We've been cleaning out and refurbishing the flat here in Heliopolis that my father's family grew up in. My grandmother, both spendthrift and a packrat, had managed over the years to accumulate an unbelievable amount of crap in the apartment, most of which needed to be disposed of long ago. There have, however, been some interesting finds amongst the innumerable bits of plastic junk and bric-a-brac: we've found three old record players, for instance, an old X-Ray box that my dad made during medical school, a wealth of long-since out of print (if not banned) books on Socialism and Marxism, and a human skull signed by many of the members of my father's graduating med. school class.

Today however, in looking through some old papers and notebooks, I found some of my grandfather's old business cards. Though the cardstock was a bit thin by today's standards, the cards were striking enough to make even Pat Bateman freeze, and bore a simplicity of an age since passed. No email, no mobile, no fax; my grandfather's name, the company name and his position, and two numbers: one for Alexandria, one for Cairo (both only five digits).

I never knew my grandfather, he died shortly before my birth, but seeing his business card I feel as if I've learned something about the man, I've been able to locate the simplicity and grace that I'd heard about him in as many stories in a physical object of his. It may sound like I'm "Accessorizing the Renaissance" here, but it is interesting to think of the traces we leave, and ways that we mark objects and personal affects. There's a fair amount to be said about how objects, goods, and commodities shape our lives and change our ways of being, but I think it's equally interesting to consider how we go about the process of shaping those objects, changing their being.

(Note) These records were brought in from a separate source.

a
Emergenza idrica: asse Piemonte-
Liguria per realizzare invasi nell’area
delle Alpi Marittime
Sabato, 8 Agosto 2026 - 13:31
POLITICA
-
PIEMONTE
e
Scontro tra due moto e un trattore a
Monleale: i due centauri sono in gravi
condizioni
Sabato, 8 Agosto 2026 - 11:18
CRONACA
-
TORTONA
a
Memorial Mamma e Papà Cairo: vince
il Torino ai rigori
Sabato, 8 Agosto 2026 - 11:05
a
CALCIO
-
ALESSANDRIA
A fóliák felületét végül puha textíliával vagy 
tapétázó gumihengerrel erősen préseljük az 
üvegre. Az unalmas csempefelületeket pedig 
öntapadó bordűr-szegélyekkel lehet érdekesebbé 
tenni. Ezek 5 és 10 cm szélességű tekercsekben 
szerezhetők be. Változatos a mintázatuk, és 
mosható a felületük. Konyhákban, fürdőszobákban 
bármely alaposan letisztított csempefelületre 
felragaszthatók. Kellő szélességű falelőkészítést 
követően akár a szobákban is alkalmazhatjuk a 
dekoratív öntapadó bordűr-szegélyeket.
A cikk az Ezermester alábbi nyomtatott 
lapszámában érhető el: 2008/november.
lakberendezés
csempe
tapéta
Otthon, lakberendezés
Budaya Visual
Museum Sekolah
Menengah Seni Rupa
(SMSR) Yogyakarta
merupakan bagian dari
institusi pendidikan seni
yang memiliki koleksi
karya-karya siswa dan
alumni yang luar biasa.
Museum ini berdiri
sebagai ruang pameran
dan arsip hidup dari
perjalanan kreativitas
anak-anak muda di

I hope the Huffy Crew can indulge me in these personal ramblings, but I just can't get interested in the campaigning for the presidential election. Perhaps to open this up beyond the personal a bit more, I'll ask you fellow Crew members, what relationships do you have, if any, with such objects? Is what I'm describing merely nostalgia and the production of my imagination, or is there maybe a more intimate connection created between our objects and ourselves? I've no memories of my grandfather to be nostalgic about, but by seeing these very trivial cards that he carried, I feel as if I learned something about him. Any thoughts?

4 Comments:

Blogger Austin 5-000 said...

The only thing I can really think of is my T-Shirt collection. I lost a "Austin's Steakhouse and Saloon" shirt a few years back and am still pissed about it. Everything else is just a commodity.

9:33 AM  
Blogger The Sheriff said...

Do you think the person who found it, assuming it was found, knows anything about you just by virtue of the T-shirt now?

6:50 PM  
Blogger Scantron said...

Wow, thanks for this great post. I haven't had too many contact-through-handling-of-material-objects experiences with deceased relatives, but the few that I have I'd like to think I put to some good use. For example, you are probably all aware of my green polo jacket, which was originally a possession of my great uncle Felix. (Despite his name, Felix ended his life by shooting himself when he learned that he had terminal cancer. But perhaps this was indeed the most noble, if not the happiest, way to go.) I have also enjoyed my maternal grandfather's sturdy glass ash tray, complete with a custom stitched, monogrammed wooden base. I always thought about sticking a picture of our dear President's face between the glass and the base, but I would then always consider my grandfather's stern and conservative nature, and decide that he probably would not have approved. I also own some handguns passed down from my grandfather, the whereabouts of which are unknown to me at this time.

12:45 AM  
Blogger The Sheriff said...

Scranton Jones' ashtray...What a sweet thing it is.